No emails from students less than thrilled with their grade...YET. Have to keep reminding them, it is the grade they "earned", not the grade I "gave" them.

Daisy said...

Blogs are made for celebrations. I hope you'll continue to celebrate your own accomplishments and your children's -- I want to keep reading about them!!

Take care and stay healthy.

Anonymous said...

That sounds exactly like my Thanksgiving. Which I didn't blog about because I didn't want to sound too crabby (but you don't sound as crabby as I felt). Snow days and sickness (me, which didn't stop me from having to host TG to too many people). In my last post, I decided just to put "Whine" in the title to be as up front as possible.

Anonymous said...

I hope that partridge in the pear tree sings soothing, calming melodic tunes. Because the last thing you need is screeching and bird shit all over your house.

Anonymous said...

My only suggestion is to buy a snowblower. No, they are not good for the environment, but when it is dark and frigid and you have hours of shoveling to do, a snowblower is WONDERFUL.

kjax said...

Okay. Now how stupid am I? I looked all over this place the other day for a way to send you an e-mail and never found it. I still don't.

It was going to be a nice e-mail, I promise. Possibly slightly stupid, but meant to be nice.

If people have time to write and complain about you complaining....they need more to do.

Minnesota Matron said...

The best way to email me is

petri017@umn.edu

I love nice emails. I hardly ever check the account associated with the blog because I read the comments on the blog.

And thanks everyone. I do fully appreciate that we all have these weeks --and that mostly, people want to send nice emails and good energy. It's why I keep blogging : -).

And Suburban, I'm banking on the Monday thing. That's when the power shopping starts.

Finally, I have the flu, too. It does indeed pour sometimes.

Anonymous said...

It's *YOUR* blog! Frankly, I read you for all the ABCs and your descriptions of them.
I recommend Monday. I'm counting on it being a good day for shopping and shipping.

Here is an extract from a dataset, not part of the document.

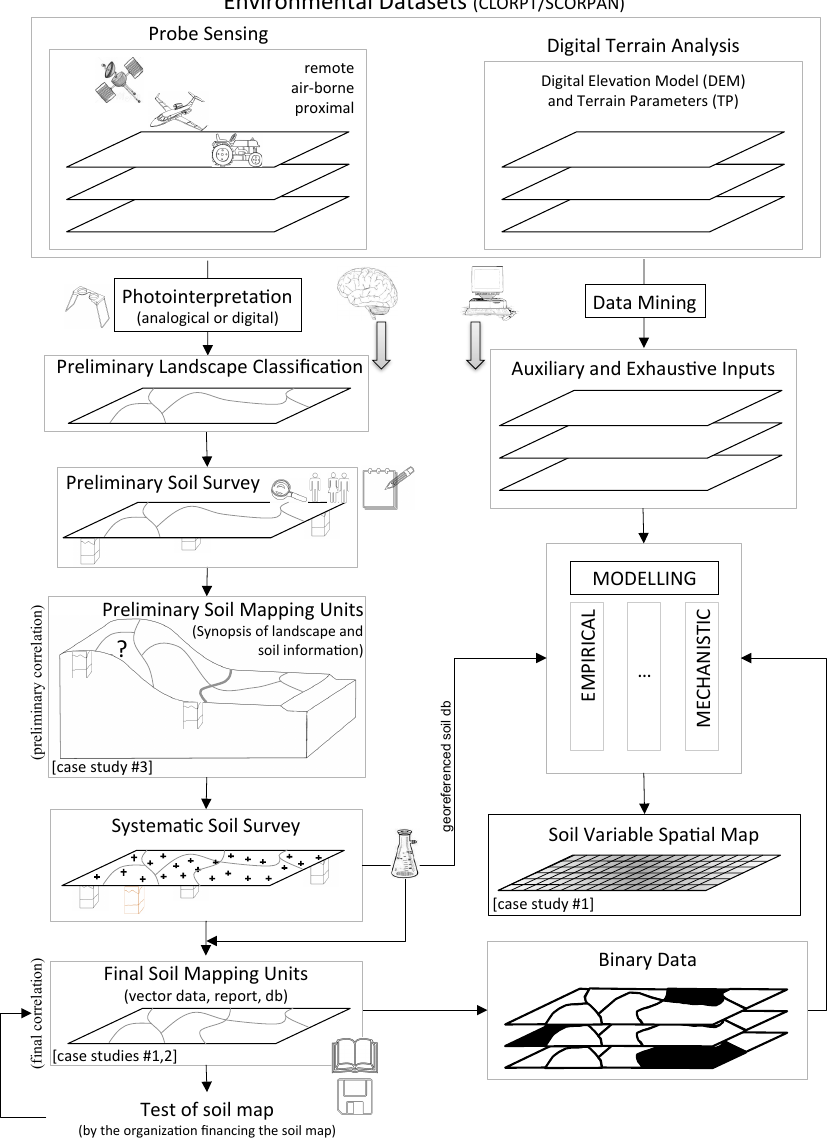
Fig. A1. Data flow of the main steps involved in both conventional (left panel) and digital (right panel) soil mapping. Some remarks: (i) the same set of environmental data can be used for conventional or digital soil mapping; (ii) to promote understanding the two mapping procedures are separately depicted with few key interaction points (e.g. lab data are used to calibrate SCORPAN like models and to co-define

And as kmkat wrote, your reasons for not having their assignments graded is too impressive to not use!

Xtreme English said...

Holy Toledo!! I'd say you've had your hands (head and heart) full! And I am mightily impressed by your kindness. I'm sorry even a few people complain about anything in your blog, which is wonderful. But I forget--you live in Minnesota, and attention must be paid to what others say or do, lest it not be something one considers nice.